ASSIGNED TASK -> Rewrite the listing with every "(税込)" replaced by "(tax included)" and all else unchanged. Please leave the pictures out of your answer.

Listing drawn from a dataset
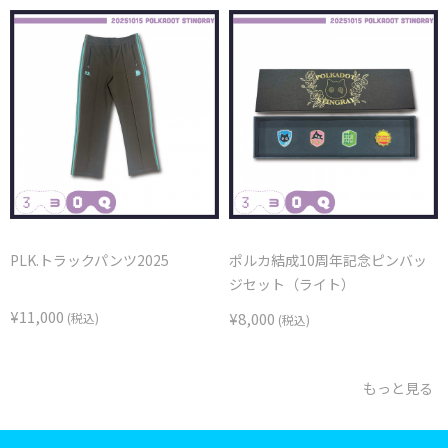
PLK.トラックパンツ2025
ポルカ結成10周年記念ピンバッ
ジセット（ライト）
¥11,000
¥8,000
(税込)
(税込)
もっと見る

SOLUTION TO THE EXERCISE ->
PLK.トラックパンツ2025
ポルカ結成10周年記念ピンバッ
ジセット（ライト）
¥11,000
¥8,000
(tax included)
(tax included)
もっと見る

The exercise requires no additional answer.